"A Visit from the Goon Squad" [.]
Mar. 31st, 2011 01:36 amMaybe it's just me who's not totally crazy about these well-crafted short fictions. It did make me recall that well-reviewed movie, "Magnolia", but that somehow wasn't a plus. Maybe I'm being unreasonable in holding it against the characters for not aging well, since that's sort of the whole point.
- Many years ago, he had taken the passion he felt for Susan and folded it in half
- experiencing a physical quickening in the presence of so much marble that verged on the erotic
- Each time, the sensation awaited him: a fibrillating excitement such as he hadn’t felt for years in response to a work of art, compounded by further excitement that such excitement was still possible.
- These unsettled Ted: such universal, defining symbols made meaningless by nothing more than time.
- Her face was fragile and mischievous, pale enough to absorb hues from the world around her—purple, green, pink—like a face painted by Lucian Freud.

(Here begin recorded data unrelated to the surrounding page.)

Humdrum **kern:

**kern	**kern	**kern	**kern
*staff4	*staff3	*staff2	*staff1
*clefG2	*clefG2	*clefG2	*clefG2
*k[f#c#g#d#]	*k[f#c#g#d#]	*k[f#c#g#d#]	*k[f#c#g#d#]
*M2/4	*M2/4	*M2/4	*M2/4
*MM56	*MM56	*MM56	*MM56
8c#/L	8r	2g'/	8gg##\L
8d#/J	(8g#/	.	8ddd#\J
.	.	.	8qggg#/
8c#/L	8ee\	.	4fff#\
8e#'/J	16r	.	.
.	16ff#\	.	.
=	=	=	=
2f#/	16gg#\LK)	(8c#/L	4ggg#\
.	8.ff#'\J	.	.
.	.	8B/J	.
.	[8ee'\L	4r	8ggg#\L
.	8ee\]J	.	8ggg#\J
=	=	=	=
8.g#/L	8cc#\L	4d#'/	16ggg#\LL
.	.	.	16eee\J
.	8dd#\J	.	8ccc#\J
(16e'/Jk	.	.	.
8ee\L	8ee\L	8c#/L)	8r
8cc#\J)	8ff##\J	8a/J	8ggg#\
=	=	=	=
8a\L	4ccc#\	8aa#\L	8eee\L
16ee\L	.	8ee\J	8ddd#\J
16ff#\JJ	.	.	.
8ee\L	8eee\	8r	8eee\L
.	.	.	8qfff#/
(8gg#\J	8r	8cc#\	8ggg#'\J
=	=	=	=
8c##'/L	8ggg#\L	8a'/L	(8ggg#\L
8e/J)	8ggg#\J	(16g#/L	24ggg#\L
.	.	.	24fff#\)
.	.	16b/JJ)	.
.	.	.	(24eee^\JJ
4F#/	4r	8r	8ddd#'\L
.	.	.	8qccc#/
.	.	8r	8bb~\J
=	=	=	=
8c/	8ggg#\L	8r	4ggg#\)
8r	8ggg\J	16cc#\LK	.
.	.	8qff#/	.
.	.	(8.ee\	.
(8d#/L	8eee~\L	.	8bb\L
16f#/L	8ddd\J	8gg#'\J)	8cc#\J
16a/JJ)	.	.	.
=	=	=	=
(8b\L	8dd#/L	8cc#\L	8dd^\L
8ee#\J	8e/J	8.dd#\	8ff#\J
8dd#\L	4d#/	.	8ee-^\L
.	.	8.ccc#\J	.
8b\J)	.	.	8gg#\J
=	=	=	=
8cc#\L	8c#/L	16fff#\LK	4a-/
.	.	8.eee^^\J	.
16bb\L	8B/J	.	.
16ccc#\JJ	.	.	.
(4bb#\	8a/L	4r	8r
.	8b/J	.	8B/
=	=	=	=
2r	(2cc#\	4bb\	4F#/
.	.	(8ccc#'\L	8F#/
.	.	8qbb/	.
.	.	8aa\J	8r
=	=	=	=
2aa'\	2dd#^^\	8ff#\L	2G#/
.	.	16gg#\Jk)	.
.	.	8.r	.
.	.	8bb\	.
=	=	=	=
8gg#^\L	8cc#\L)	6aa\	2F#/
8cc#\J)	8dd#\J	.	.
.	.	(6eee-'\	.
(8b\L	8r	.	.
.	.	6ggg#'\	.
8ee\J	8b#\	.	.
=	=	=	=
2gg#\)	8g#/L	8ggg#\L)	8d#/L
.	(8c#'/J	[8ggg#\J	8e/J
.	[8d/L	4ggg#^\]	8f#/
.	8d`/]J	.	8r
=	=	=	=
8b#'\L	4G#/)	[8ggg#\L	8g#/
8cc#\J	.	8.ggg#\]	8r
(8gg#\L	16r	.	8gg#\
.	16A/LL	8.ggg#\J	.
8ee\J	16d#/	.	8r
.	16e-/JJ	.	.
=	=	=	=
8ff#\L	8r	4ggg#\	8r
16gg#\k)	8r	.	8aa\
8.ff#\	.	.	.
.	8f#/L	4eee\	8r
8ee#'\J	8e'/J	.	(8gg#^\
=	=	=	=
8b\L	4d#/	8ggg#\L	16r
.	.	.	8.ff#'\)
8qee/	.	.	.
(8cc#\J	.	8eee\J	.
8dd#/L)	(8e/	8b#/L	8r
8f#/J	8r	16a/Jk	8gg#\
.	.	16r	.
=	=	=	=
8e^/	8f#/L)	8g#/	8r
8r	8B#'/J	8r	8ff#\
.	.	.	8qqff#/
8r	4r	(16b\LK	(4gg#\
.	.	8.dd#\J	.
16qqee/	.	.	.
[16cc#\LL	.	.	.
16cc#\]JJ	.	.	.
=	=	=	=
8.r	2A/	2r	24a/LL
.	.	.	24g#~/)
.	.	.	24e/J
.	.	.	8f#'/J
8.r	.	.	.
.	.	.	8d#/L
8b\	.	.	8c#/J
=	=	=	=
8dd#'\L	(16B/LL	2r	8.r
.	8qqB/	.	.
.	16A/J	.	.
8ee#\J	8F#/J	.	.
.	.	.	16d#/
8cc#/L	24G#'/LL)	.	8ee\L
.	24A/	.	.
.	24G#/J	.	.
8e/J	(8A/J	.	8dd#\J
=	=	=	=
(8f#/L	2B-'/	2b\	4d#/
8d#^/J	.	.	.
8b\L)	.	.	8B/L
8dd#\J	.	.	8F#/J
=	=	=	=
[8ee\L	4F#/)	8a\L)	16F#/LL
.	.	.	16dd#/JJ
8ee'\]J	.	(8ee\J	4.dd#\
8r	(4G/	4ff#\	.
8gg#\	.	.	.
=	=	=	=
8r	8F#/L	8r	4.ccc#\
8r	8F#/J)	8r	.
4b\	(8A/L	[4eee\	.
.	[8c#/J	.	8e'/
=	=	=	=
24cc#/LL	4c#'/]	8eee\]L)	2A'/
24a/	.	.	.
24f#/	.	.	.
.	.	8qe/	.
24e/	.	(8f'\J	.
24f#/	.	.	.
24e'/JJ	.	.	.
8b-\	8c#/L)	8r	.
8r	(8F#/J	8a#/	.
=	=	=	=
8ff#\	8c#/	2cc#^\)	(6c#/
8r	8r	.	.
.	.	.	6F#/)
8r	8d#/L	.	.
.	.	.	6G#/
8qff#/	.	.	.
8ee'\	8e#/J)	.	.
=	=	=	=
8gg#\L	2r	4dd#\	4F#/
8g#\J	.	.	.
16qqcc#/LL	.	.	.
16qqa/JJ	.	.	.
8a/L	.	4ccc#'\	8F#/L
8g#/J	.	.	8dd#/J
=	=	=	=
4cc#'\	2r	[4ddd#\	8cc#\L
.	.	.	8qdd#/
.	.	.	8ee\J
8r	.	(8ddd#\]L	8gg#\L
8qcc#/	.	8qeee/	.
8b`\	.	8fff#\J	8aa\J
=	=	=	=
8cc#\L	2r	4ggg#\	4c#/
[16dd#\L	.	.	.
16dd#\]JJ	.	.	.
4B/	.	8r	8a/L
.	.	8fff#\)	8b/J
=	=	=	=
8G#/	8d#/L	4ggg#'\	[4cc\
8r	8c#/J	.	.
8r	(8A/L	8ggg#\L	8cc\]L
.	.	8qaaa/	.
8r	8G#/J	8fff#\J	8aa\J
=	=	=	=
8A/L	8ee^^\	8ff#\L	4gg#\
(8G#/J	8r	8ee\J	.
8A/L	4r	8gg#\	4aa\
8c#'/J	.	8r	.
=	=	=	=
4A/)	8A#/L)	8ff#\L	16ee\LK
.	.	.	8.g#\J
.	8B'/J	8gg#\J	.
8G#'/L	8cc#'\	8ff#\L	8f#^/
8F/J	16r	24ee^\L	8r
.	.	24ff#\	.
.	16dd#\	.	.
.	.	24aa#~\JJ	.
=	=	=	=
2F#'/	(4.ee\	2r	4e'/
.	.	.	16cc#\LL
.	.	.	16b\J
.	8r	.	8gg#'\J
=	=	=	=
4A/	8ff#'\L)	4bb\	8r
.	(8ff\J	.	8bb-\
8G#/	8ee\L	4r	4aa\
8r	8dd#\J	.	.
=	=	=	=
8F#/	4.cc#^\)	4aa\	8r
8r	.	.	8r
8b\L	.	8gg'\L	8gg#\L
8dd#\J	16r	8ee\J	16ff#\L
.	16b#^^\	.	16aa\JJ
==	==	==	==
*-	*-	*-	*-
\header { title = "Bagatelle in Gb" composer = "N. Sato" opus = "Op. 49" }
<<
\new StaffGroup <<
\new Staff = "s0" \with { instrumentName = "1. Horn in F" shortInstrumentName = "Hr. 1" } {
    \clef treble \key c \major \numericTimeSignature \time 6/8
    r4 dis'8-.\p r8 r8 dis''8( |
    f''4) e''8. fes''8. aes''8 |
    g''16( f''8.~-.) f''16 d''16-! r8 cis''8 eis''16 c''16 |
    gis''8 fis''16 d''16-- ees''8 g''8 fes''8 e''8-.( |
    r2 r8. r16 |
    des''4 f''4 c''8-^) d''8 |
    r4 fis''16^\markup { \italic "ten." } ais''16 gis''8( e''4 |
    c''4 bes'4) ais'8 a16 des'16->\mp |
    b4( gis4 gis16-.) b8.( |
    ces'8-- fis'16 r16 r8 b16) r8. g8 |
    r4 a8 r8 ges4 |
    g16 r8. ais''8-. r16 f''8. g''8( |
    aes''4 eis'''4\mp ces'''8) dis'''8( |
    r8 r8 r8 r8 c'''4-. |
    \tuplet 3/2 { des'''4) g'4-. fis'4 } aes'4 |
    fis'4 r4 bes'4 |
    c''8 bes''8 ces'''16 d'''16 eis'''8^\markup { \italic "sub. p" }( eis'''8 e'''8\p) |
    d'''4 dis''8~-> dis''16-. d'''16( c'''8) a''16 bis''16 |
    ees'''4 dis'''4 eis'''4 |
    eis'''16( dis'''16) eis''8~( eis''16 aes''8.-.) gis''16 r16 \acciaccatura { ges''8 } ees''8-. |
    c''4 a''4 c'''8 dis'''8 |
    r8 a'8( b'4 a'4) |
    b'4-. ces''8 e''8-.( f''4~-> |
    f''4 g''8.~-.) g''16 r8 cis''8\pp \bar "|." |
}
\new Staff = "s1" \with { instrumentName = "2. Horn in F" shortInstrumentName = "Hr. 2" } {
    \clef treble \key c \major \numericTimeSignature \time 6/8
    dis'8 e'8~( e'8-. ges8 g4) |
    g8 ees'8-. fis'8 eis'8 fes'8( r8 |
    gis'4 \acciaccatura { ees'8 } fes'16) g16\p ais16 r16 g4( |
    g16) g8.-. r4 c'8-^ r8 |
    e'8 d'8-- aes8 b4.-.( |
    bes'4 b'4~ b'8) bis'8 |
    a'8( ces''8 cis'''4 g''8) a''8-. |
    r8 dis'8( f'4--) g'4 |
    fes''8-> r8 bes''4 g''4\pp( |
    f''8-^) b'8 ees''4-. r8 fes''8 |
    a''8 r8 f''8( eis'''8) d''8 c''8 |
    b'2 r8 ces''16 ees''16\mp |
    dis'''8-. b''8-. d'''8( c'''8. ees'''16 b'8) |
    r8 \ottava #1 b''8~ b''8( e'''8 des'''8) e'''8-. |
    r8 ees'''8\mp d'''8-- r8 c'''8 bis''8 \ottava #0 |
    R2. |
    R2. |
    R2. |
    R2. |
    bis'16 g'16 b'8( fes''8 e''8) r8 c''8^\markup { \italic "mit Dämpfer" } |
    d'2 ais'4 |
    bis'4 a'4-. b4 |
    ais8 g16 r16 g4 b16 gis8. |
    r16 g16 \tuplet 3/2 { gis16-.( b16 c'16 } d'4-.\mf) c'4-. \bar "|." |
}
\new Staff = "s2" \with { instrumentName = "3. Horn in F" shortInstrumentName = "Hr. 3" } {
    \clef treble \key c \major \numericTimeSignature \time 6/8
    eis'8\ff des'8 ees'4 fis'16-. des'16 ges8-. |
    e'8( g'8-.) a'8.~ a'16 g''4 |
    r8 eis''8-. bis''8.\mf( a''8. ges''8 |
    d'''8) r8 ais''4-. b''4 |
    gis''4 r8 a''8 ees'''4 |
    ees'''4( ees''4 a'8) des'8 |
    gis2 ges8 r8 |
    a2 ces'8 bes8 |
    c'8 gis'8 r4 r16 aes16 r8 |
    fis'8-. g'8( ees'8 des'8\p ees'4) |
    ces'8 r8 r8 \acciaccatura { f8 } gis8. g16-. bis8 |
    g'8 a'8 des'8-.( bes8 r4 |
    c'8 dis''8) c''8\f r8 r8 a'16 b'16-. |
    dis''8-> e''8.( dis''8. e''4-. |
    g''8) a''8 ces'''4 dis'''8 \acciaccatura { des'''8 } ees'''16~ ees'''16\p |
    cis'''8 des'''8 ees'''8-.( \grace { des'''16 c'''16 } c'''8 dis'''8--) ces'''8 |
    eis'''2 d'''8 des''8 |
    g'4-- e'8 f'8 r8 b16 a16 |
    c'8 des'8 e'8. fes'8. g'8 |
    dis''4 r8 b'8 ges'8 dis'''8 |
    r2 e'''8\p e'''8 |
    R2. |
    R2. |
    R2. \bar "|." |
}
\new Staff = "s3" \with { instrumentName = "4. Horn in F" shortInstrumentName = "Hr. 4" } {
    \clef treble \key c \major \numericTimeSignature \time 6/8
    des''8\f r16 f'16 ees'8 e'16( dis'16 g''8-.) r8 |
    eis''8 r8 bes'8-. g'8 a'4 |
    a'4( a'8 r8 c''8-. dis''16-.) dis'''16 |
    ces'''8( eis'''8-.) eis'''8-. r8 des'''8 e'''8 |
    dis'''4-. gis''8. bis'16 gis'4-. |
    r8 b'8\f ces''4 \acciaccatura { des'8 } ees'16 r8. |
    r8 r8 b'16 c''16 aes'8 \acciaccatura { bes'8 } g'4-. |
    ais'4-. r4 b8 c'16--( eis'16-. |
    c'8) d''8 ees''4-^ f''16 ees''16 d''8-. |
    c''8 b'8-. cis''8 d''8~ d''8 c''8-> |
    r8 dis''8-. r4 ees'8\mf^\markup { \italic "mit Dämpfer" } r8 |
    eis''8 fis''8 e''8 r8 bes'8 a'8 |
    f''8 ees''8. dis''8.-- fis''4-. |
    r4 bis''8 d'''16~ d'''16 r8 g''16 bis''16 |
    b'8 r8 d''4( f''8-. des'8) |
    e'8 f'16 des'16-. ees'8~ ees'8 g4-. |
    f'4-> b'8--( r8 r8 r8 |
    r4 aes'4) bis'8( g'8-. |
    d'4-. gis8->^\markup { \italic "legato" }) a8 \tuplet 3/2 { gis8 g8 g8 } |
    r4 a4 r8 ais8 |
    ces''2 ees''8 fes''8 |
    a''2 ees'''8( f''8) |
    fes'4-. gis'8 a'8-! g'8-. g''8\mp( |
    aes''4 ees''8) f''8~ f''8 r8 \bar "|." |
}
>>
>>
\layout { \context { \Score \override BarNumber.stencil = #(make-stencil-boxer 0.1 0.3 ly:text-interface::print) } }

- an officer with oiled hair and an attitude of pristine indifference;
- the jolt of surprise and delight he’d felt when the sun finally dropped into the center of her window and was captured inside her circle of wire. {Where would those New Yorker fictions be without these grace notes?}
- Fifteen years of war had ended with a baby boom, and these babies had not only revived a dead industry but become the arbiters of musical success. Bands had no choice but to reinvent themselves for the preverbal.
- Using his handset, he began devising a system for selecting potential parrots from among his 15,896 friends.
- What he needed was to find fifty more people like him, who had stopped being themselves without realizing it.
- Reach isn’t describable in terms of cause and effect anymore: it’s simultaneous. It’s faster than the speed of light.
- See, those metaphors—‘up front’ and ‘out in the open’—are part of a system we call atavistic purism.
- Her confidence seemed more drastic than the outcome of a happy childhood; it was cellular confidence
- threatened to reify her disguise into an identity: a fragile, harried academic
- The phenomenon of word casings, a term she’d invented for words that no longer had meaning outside quotation marks. English was full of these empty words—“friend” and “real” and “story” and “change”.
- triumph marbled with scorn at the yeses, disappointment with an updraft of admiration at the nos.